--- START ---

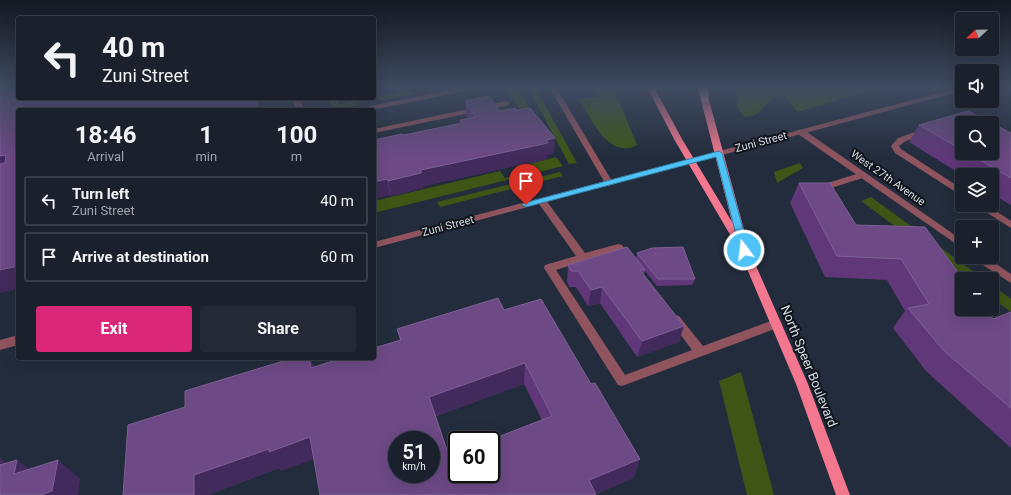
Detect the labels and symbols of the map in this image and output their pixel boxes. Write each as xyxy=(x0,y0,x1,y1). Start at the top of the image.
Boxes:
north arrow xyxy=(955,12,999,56)
street label: Zuni Street xyxy=(734,129,789,155)
street label: West 27th Avenue xyxy=(848,147,928,209)
pin xyxy=(509,164,543,205)
street label: Zuni Street xyxy=(421,213,476,239)
position arrow xyxy=(723,229,765,271)
street label: North Speer Boulevard xyxy=(778,303,840,429)
speed limit sign: 60 xyxy=(448,431,500,483)

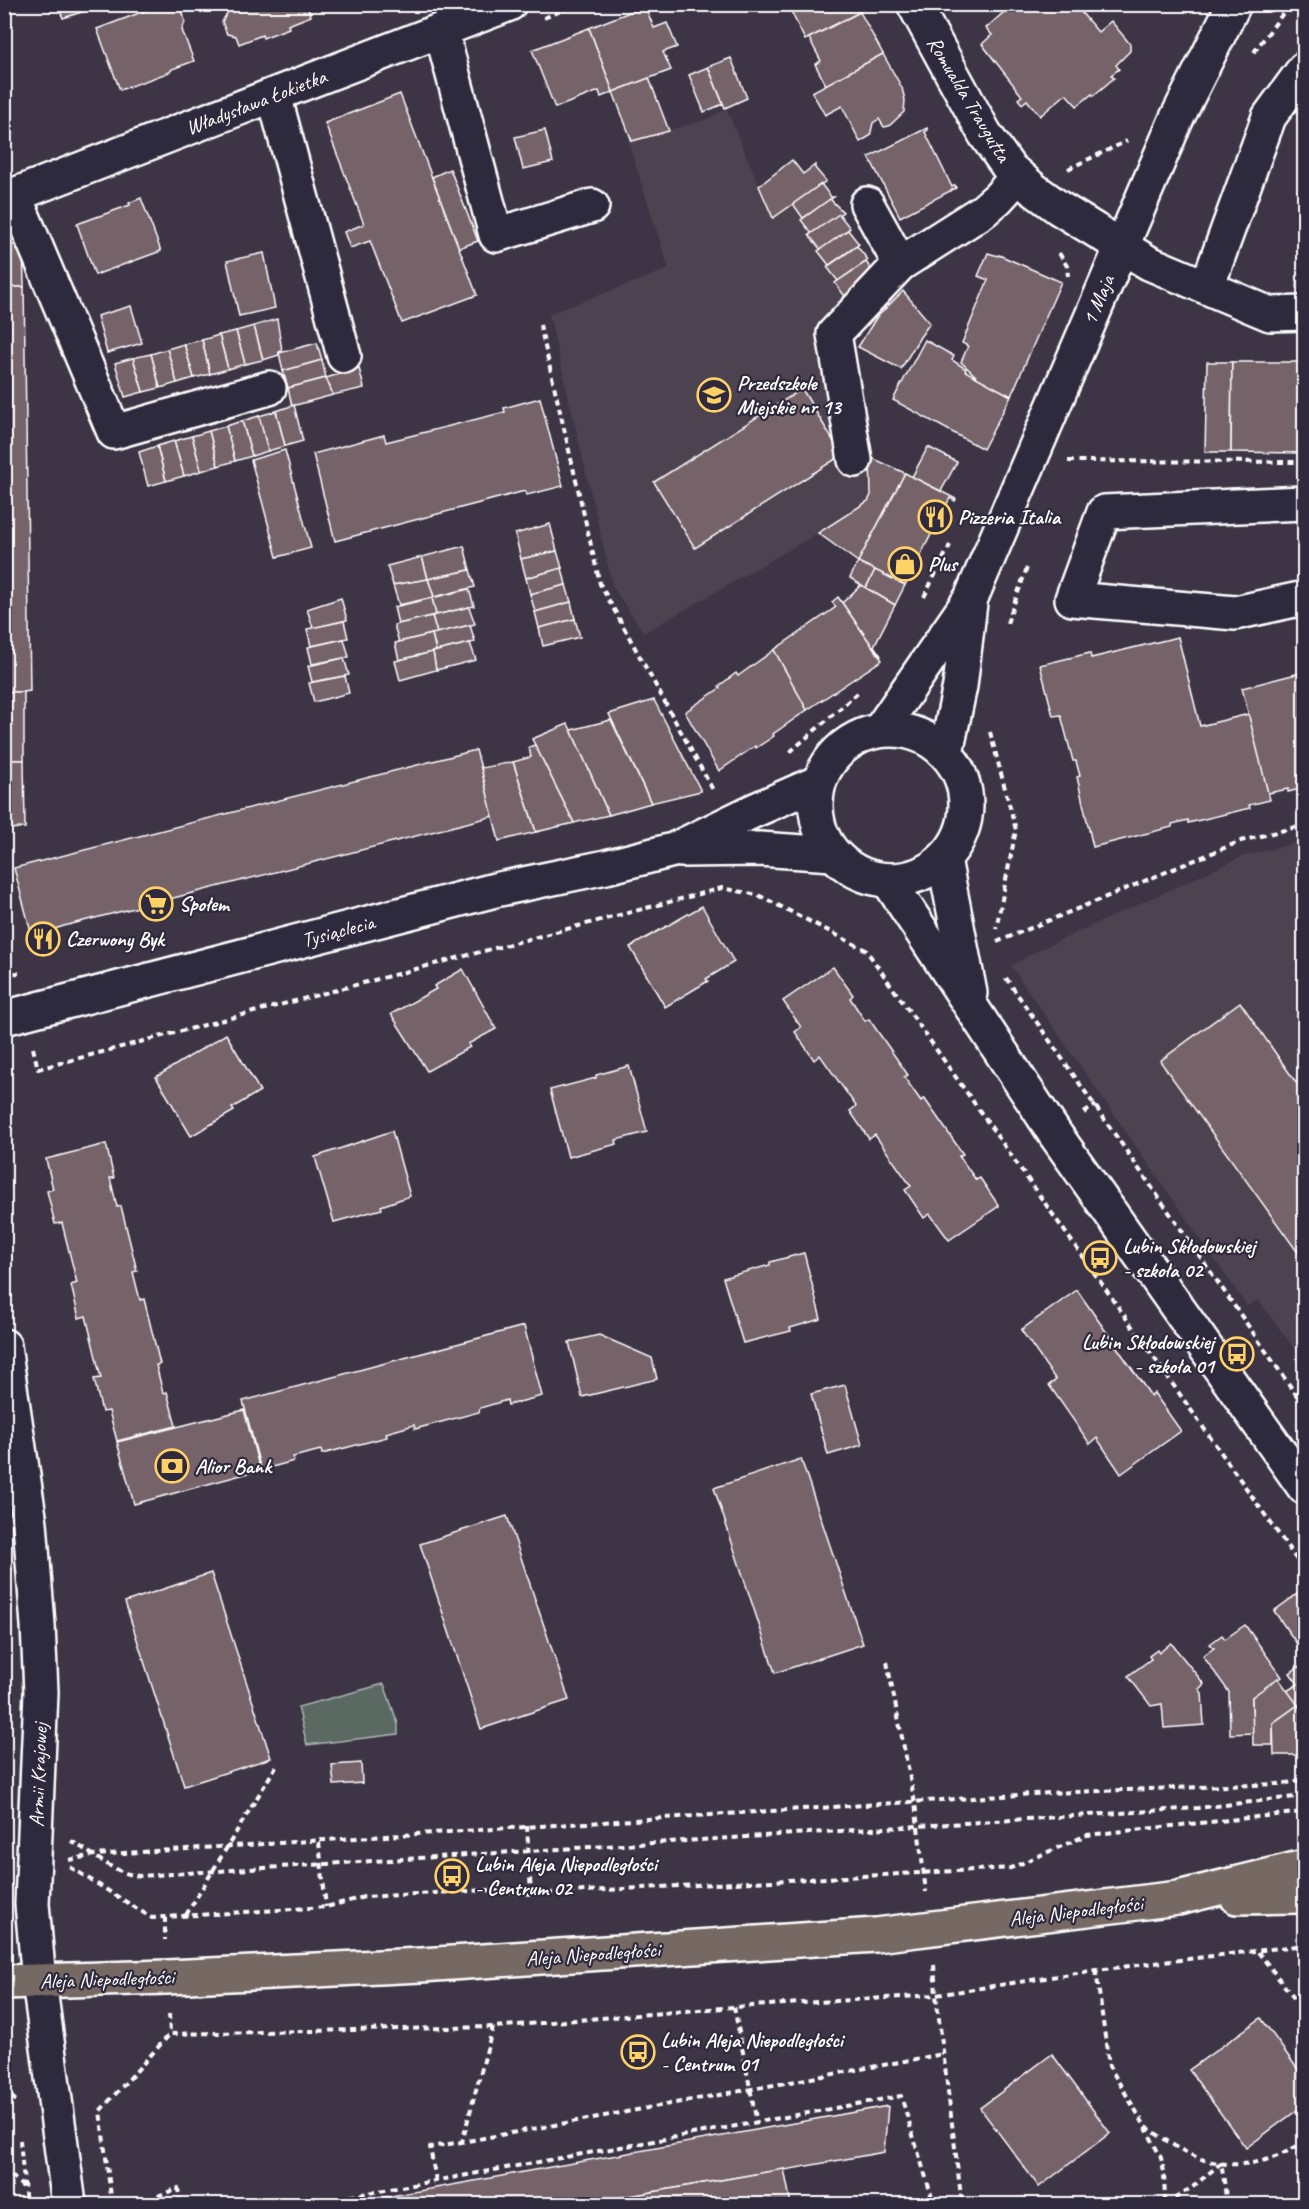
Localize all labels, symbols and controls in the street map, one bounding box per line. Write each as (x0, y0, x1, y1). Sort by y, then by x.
street label: Romualda Traugutta (921, 31, 1018, 168)
street label: Władysława Łokietka (182, 63, 332, 141)
street label: 1 Maja (1076, 270, 1121, 329)
place label: Przedszkole Miejskie nr 13 (737, 370, 843, 420)
school or university icon: Przedszkole Miejskie nr 13 (696, 377, 732, 413)
restaurant icon: Pizzeria Italia (917, 499, 953, 535)
place label: Pizzeria Italia (958, 504, 1062, 530)
shop icon: Plus (887, 546, 923, 582)
place label: Plus (928, 551, 960, 577)
supermarket icon: Społem (138, 886, 174, 922)
place label: Społem (179, 891, 231, 917)
street label: Tysiąclecia (299, 908, 380, 953)
restaurant icon: Czerwony Byk (25, 921, 61, 957)
place label: Czerwony Byk (66, 926, 166, 953)
place label: Lubin Skłodowskiej - szkoła 02 (1123, 1233, 1258, 1283)
bus stop icon: Lubin Skłodowskiej - szkoła 02 (1082, 1240, 1118, 1276)
place label: Lubin Skłodowskiej - szkoła 01 (1082, 1329, 1217, 1379)
bus stop icon: Lubin Skłodowskiej - szkoła 01 (1219, 1336, 1255, 1372)
bank icon: Alior Bank (154, 1448, 190, 1484)
place label: Alior Bank (195, 1453, 273, 1479)
street label: Armii Krajowej (23, 1720, 53, 1827)
place label: Lubin Aleja Niepodległości - Centrum 02 (475, 1851, 660, 1901)
bus stop icon: Lubin Aleja Niepodległości - Centrum 02 (434, 1858, 470, 1894)
street label: Aleja Niepodległości (1008, 1890, 1147, 1932)
street label: Aleja Niepodległości (525, 1936, 664, 1972)
street label: Aleja Niepodległości (40, 1964, 178, 1994)
place label: Lubin Aleja Niepodległości - Centrum 01 (661, 2027, 846, 2077)
bus stop icon: Lubin Aleja Niepodległości - Centrum 01 (620, 2034, 656, 2070)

--- END ---

# [Aim of the exercise]
Repeat the listing above exactly, omitting the pictures it contains.

# [Answer for this exercise]
Detect the labels and symbols of the map in this image and output their pixel boxes. Write each as xyxy=(x0,y0,x1,y1). Start at the top of the image.
Boxes:
north arrow xyxy=(955,12,999,56)
street label: Zuni Street xyxy=(734,129,789,155)
street label: West 27th Avenue xyxy=(848,147,928,209)
pin xyxy=(509,164,543,205)
street label: Zuni Street xyxy=(421,213,476,239)
position arrow xyxy=(723,229,765,271)
street label: North Speer Boulevard xyxy=(778,303,840,429)
speed limit sign: 60 xyxy=(448,431,500,483)

Localize all labels, symbols and controls in the street map, one bounding box per line. Write each as (x0, y0, x1, y1). Sort by y, then by x.
street label: Romualda Traugutta (921, 31, 1018, 168)
street label: Władysława Łokietka (182, 63, 332, 141)
street label: 1 Maja (1076, 270, 1121, 329)
place label: Przedszkole Miejskie nr 13 (737, 370, 843, 420)
school or university icon: Przedszkole Miejskie nr 13 (696, 377, 732, 413)
restaurant icon: Pizzeria Italia (917, 499, 953, 535)
place label: Pizzeria Italia (958, 504, 1062, 530)
shop icon: Plus (887, 546, 923, 582)
place label: Plus (928, 551, 960, 577)
supermarket icon: Społem (138, 886, 174, 922)
place label: Społem (179, 891, 231, 917)
street label: Tysiąclecia (299, 908, 380, 953)
restaurant icon: Czerwony Byk (25, 921, 61, 957)
place label: Czerwony Byk (66, 926, 166, 953)
place label: Lubin Skłodowskiej - szkoła 02 (1123, 1233, 1258, 1283)
bus stop icon: Lubin Skłodowskiej - szkoła 02 (1082, 1240, 1118, 1276)
place label: Lubin Skłodowskiej - szkoła 01 (1082, 1329, 1217, 1379)
bus stop icon: Lubin Skłodowskiej - szkoła 01 (1219, 1336, 1255, 1372)
bank icon: Alior Bank (154, 1448, 190, 1484)
place label: Alior Bank (195, 1453, 273, 1479)
street label: Armii Krajowej (23, 1720, 53, 1827)
place label: Lubin Aleja Niepodległości - Centrum 02 (475, 1851, 660, 1901)
bus stop icon: Lubin Aleja Niepodległości - Centrum 02 (434, 1858, 470, 1894)
street label: Aleja Niepodległości (1008, 1890, 1147, 1932)
street label: Aleja Niepodległości (525, 1936, 664, 1972)
street label: Aleja Niepodległości (40, 1964, 178, 1994)
place label: Lubin Aleja Niepodległości - Centrum 01 (661, 2027, 846, 2077)
bus stop icon: Lubin Aleja Niepodległości - Centrum 01 (620, 2034, 656, 2070)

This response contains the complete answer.